Motorola can't sugarcoat its third quarter.
Another quarter, another big loss, another huge write-down and semiconductor fiasco for Motorola. The company's third-quarter results came in at the high end of internal estimates and matched the Street's expectation of a 7-cents-a-share loss on the quarter that ended Sept. 30.

The communications company fell short of revenue hopes with $7.4 billion, compared with analyst expectations of $7.54 billion, as gathered by Multex.com. Motorola was down 3.85% in Tuesday trading to $16.72 as investors took a seat and waited for the news.



That 7-cents-a-share loss is dwarfed by the $2 billion, or 57-cents-a-share charge Motorola took to write down the value of long-term investments, cover layoff costs and pay $1.3 billion on its $2 billion vendor-financing deal to Turkish wireless provider Telsim.

Without the charge, Motorola lost 64 cents on the quarter. The company took a $496 million charge in the second quarter related to layoffs and "asset impairment," turning a 35-cents-a-share loss to its announced 11-cents-a-share figure.

If you're looking for something sweet in the communications company's third consecutive loss, it'll have to come from its mobile-phone business. Motorola's Personal Communication Segment took another step in revenue and orders in its third quarter reported after market's close Tuesday, moving up to $2.7 billion in sales and $3 billion in orders from the second-quarter's $2.5 billion in sales and orders of $2.9 billion. Motorola happily announced the mobile-phone business returned to the black after two quarters of losses, turning a pro forma profit of $19 million.

Motorola's chip business took another expected step down, as sales languished below the second quarter's depressed $1.3 billion to $1.1 billion The chip segment added a monstrous $355 million operating loss to last quarter's $381 million deficit.

On a positive note, orders increased from $1 billion last quarter to $1.1 billion in the third quarter. The wireless equipment business took the opposite tack, with sales increasing consecutively from $1.7 billion to $1.8 billion, but orders for infrastructure dropping off sharply from $2 billion to $1.6 billion.
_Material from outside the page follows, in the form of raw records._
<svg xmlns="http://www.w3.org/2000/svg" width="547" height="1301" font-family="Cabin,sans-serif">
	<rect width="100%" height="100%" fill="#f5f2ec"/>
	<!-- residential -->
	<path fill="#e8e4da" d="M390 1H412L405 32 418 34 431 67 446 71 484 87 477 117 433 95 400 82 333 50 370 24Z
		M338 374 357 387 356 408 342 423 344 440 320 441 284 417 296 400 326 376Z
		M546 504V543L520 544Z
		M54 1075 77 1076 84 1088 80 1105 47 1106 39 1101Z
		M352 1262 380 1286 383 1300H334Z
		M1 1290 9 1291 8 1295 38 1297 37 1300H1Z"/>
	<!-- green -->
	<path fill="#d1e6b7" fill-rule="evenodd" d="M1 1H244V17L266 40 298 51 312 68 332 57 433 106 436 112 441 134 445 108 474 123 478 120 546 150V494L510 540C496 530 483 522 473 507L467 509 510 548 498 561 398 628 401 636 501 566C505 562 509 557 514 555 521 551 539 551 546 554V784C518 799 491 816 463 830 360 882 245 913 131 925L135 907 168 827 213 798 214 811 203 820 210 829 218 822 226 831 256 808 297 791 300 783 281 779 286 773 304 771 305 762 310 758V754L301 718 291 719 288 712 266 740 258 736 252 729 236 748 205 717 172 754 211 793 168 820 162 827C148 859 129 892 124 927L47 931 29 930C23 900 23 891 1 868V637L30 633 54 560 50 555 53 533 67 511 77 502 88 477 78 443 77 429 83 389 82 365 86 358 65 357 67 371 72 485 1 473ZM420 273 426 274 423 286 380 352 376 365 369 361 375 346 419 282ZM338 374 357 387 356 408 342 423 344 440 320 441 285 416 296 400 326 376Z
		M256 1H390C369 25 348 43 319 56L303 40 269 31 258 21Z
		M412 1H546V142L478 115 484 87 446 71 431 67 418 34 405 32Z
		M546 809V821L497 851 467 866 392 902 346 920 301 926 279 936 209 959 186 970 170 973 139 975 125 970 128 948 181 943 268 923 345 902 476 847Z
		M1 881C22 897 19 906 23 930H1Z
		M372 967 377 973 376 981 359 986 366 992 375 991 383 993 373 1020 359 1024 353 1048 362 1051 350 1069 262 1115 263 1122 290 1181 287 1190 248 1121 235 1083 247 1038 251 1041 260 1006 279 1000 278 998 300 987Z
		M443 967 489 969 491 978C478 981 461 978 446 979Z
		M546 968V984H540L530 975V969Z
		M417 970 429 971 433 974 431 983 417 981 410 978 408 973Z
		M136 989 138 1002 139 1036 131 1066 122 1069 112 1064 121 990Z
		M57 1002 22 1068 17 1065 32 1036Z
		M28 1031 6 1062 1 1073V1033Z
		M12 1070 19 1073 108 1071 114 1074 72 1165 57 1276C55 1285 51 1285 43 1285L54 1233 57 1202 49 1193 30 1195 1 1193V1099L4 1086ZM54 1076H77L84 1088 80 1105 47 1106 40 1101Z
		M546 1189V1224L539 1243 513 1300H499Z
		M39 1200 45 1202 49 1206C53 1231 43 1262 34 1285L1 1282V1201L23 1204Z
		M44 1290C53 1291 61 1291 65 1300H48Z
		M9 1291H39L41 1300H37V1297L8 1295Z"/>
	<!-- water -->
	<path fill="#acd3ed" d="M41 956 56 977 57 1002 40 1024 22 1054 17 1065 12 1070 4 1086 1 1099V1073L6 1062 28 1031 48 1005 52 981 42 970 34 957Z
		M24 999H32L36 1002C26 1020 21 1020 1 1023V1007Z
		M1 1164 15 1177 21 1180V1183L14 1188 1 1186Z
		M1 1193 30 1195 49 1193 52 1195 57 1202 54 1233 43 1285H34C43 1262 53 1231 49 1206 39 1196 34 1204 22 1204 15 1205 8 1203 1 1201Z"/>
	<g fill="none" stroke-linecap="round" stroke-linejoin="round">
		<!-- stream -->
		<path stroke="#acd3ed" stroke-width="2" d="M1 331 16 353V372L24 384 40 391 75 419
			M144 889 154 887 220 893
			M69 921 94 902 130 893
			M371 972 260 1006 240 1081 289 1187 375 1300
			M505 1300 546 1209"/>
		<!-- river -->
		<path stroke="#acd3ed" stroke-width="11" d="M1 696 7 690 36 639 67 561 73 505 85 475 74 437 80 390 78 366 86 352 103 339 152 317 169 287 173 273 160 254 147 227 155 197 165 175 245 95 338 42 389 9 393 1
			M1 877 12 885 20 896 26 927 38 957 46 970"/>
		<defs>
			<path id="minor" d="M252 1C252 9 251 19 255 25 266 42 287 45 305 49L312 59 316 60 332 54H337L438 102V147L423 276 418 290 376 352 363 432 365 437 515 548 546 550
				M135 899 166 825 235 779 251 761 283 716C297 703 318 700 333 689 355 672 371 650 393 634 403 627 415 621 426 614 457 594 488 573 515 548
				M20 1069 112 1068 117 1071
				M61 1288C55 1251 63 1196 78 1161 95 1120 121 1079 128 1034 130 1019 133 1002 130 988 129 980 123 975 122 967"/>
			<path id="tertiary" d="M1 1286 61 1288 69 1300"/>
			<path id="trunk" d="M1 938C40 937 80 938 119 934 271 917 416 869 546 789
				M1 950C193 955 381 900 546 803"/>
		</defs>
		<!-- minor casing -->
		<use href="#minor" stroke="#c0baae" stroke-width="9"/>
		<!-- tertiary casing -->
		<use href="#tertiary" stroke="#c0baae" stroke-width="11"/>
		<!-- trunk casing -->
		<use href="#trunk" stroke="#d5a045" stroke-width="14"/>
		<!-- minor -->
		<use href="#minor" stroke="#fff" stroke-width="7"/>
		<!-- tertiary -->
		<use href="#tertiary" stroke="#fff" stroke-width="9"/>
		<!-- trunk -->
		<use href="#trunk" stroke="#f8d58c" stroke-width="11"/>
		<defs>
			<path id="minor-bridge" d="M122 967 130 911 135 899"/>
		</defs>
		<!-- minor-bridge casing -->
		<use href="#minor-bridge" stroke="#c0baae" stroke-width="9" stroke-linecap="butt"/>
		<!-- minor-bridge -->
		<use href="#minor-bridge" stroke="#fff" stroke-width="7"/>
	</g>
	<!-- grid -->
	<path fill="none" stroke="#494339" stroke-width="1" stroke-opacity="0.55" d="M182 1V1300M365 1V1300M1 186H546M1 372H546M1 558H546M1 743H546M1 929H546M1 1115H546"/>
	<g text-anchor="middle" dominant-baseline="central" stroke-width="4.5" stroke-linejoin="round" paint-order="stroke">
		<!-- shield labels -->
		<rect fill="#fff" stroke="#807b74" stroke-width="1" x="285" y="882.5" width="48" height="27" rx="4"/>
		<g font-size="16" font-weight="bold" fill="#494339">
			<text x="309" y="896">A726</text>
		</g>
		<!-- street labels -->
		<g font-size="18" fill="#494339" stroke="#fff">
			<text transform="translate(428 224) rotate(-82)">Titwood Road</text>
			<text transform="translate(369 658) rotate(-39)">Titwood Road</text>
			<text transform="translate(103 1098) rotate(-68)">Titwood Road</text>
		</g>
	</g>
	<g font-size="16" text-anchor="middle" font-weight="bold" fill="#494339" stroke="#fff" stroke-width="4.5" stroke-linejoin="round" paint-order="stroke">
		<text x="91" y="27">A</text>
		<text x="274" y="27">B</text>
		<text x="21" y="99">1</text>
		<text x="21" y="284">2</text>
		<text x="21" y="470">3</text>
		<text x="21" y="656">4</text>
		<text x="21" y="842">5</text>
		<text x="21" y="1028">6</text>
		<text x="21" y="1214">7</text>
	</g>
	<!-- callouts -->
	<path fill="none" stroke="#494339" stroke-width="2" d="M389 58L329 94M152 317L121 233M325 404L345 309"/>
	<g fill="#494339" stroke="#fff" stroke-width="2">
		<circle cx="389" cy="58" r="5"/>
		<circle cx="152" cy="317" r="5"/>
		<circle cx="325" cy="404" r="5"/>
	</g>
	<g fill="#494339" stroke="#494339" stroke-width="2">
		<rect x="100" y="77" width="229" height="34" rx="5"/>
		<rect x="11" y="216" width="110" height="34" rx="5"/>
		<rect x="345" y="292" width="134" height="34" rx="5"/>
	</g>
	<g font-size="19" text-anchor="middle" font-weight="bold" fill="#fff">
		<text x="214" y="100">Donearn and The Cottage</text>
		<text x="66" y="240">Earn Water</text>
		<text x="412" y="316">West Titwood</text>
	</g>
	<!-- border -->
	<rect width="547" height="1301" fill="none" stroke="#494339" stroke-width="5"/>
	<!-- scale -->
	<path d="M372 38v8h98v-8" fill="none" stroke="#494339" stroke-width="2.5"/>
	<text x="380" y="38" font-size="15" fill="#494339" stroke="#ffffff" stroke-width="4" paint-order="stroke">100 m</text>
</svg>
Before Sept. 11, dark clouds were swirling over the wireless infrastructure giants that sell equipment to a set of increasingly cash-conservative carriers. Mobile phone companies' reluctance to spend equipment dollars caused Ericsson (ERICY:Nasdaq ADR - news - commentary - research) to caution that it doesn't expect to see growth in its equipment business in 2002. Motorola emphasized the same, saying it would lay off another 2,000 people from its infrastructure segment, bringing total announced companywide layoffs to 32,000 this year.

On Sept. 6, Motorola toned down its previous forecasts for the third quarter, saying that instead of 5% revenue growth over the second quarter's $7.5 billion, it would have flat revenues. Motorola got more specific on its prediction for "several cents a share" losses in Q3, advising analysts to expect losses in the range of 5 cents to 8 cents per share.

The communications giant's second quarter featured a promising rebound in the Personal Communication Sector that holds the No. 2 spot worldwide in mobile phone market share, and the Sept. 6 warning pointed out "improved profitability" in the PCS segment, along with increased sales. The PCS group lost a whopping $237 million in the second quarter.

Following a several-quarter pattern, investors had resigned themselves to poor Motorola results weeks ago, making the communications company's predictions for the fourth quarter the most important data to come out of its results. Motorola will announce its projections at 8 a.m. Eastern time Wednesday morning.